The think tank has forecasted that the all-time low base rate of 0.5 per cent will remain in place until 2011 at least, and will remain below 2 per cent to 2014.
Its forecasts also think an additional £75bn of quantitative easing will be needed to shore up the UK economy – it also indicates a sharp fall in the long bond yield to 2.8 per cent by 2011 and 2.5 per cent by 2013.
The CEBR also predicts a weaker pound, falling to $1.40 and possibly below €1.00.
Senior economist Charles Davis says: “The risk to the scenario in our forecasts are from the world economy and from inflation. Our forecasts show low levels of labour cost inflation which should keep the CPI low enough to prevent the Bank of England from having to raise rates until the economy is recovering.
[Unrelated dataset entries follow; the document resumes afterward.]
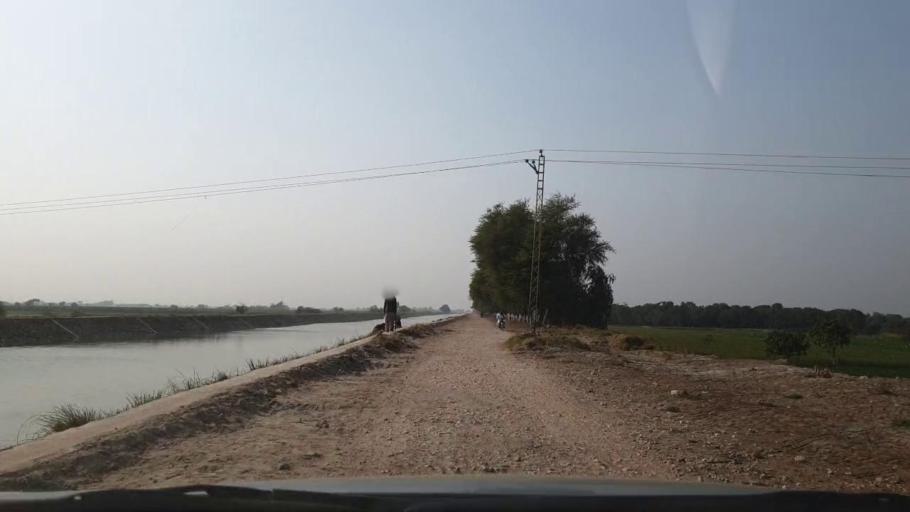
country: PK
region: Sindh
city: Tando Adam
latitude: 25.6393
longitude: 68.5896
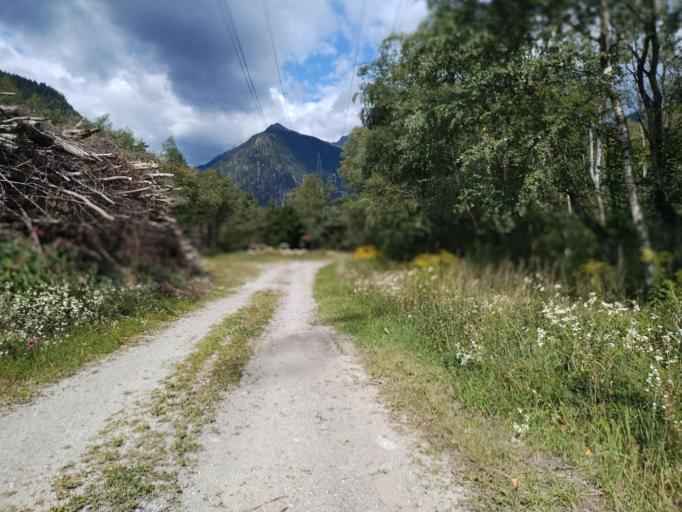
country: AT
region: Tyrol
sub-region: Politischer Bezirk Lienz
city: Hopfgarten in Defereggen
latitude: 46.9220
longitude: 12.5975
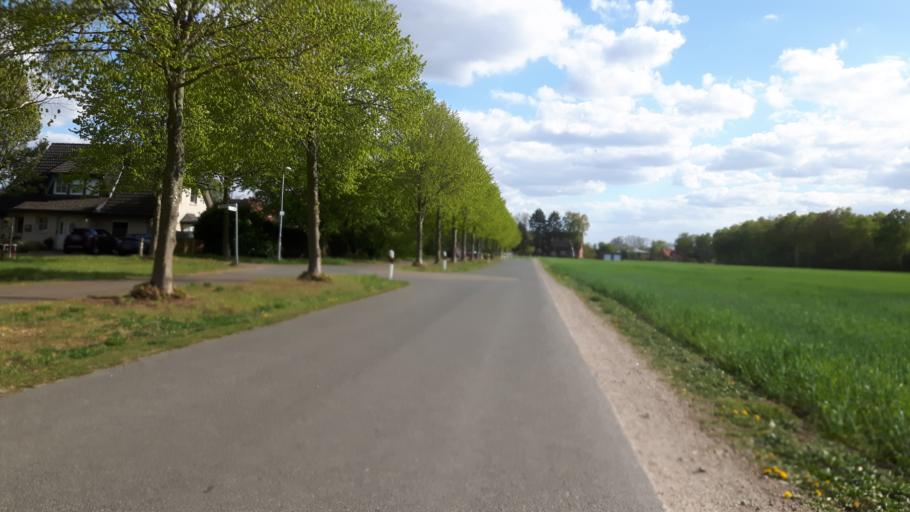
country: DE
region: Lower Saxony
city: Kirchseelte
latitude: 52.9955
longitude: 8.6891
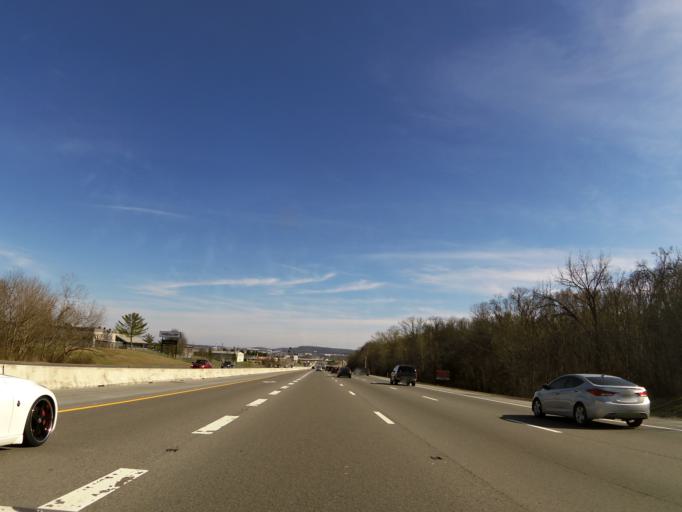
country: US
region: Tennessee
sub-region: Rutherford County
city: La Vergne
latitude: 36.0204
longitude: -86.6274
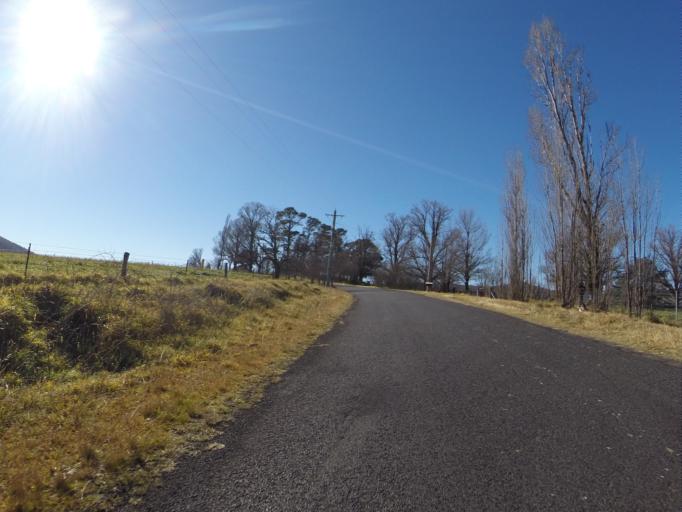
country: AU
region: New South Wales
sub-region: Oberon
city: Oberon
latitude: -33.5390
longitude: 149.8838
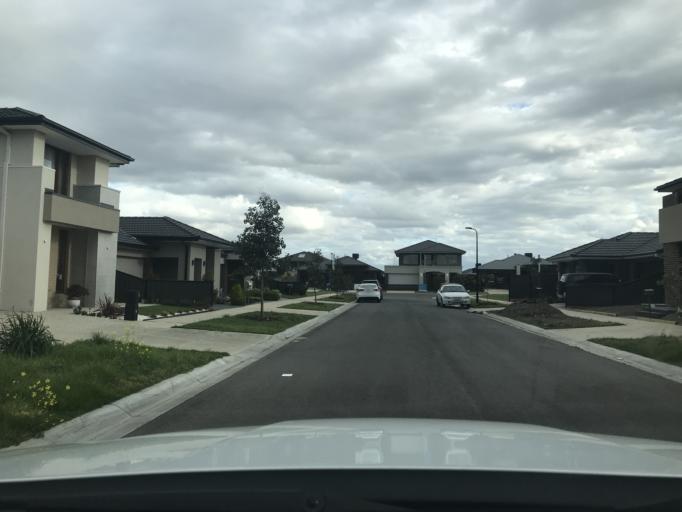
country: AU
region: Victoria
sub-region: Hume
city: Roxburgh Park
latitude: -37.5897
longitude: 144.8913
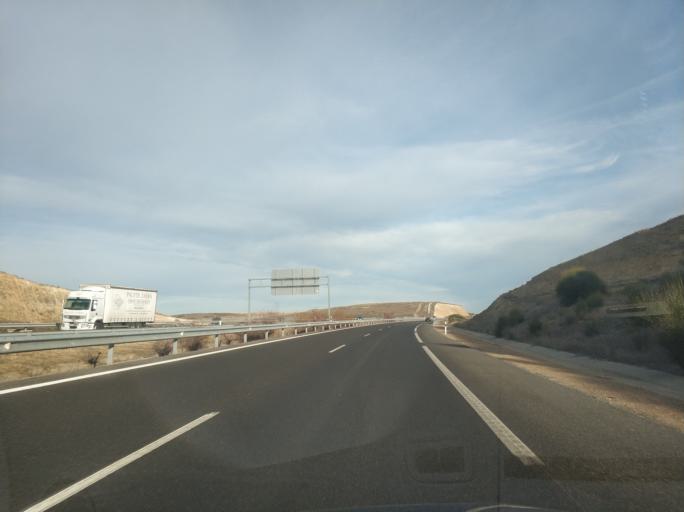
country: ES
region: Castille and Leon
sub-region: Provincia de Salamanca
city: Villamayor
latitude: 41.0058
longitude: -5.6790
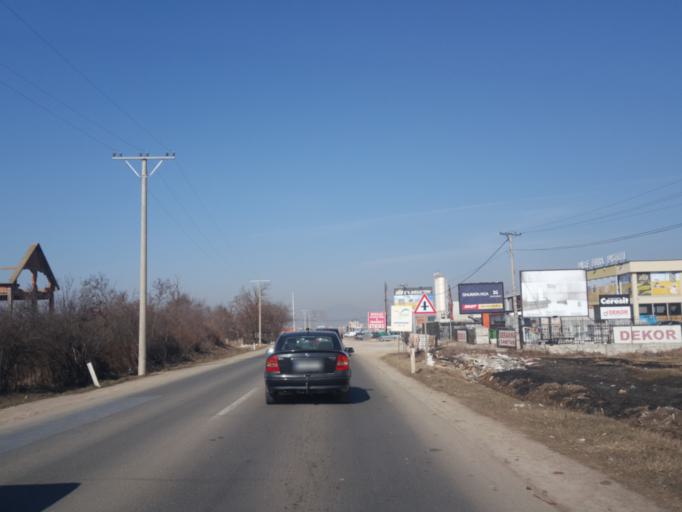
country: XK
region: Mitrovica
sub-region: Vushtrri
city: Vushtrri
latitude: 42.7982
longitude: 20.9975
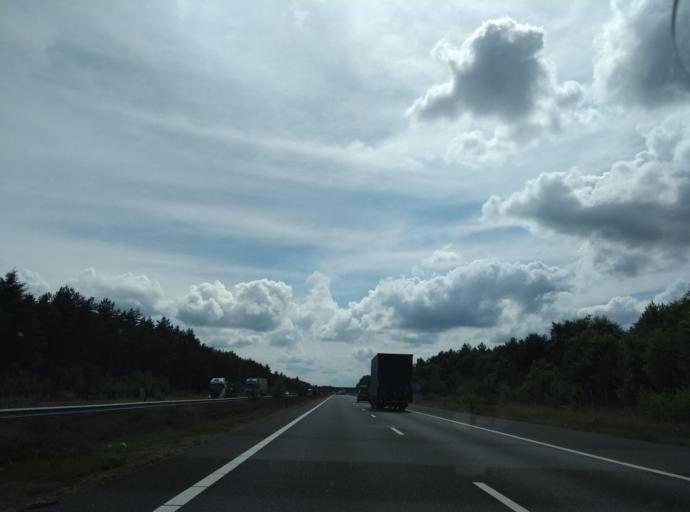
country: NL
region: North Brabant
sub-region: Gemeente Bladel en Netersel
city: Bladel
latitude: 51.3348
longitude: 5.2486
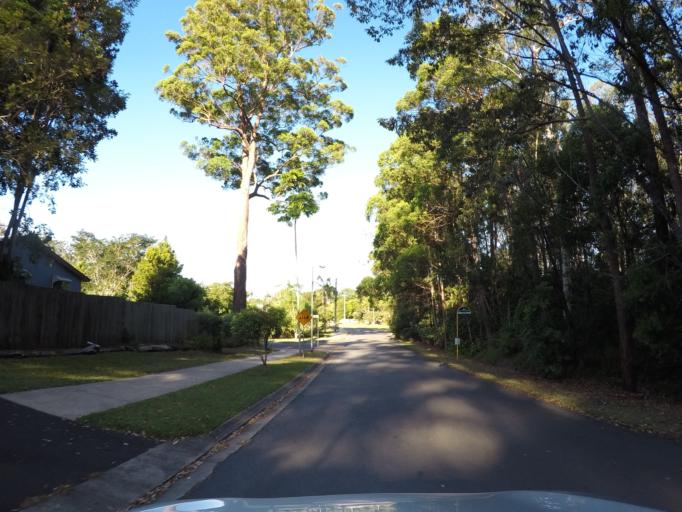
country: AU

But this does require the prices of oil, primary commodities and food not to rise so fast that with a weak pound they dominate the impact of low labour costs.”
The forecasts all assume that the incoming Government will need to get the budget deficit down to £50bn by 2015 – without fiscal action the forecasts predict a deficit of £143bn by that time.
CEBR chief executive Douglas McWilliams says: “We are likely to see an exciting policy mix, with the fiscal policy lever pulled right back while the monetary lever is fast forward. Our analysis says that this ought to work – if it does so, we are likely to see a major re-rating of equities and property which in turn should stimulate economic growth after a lag.”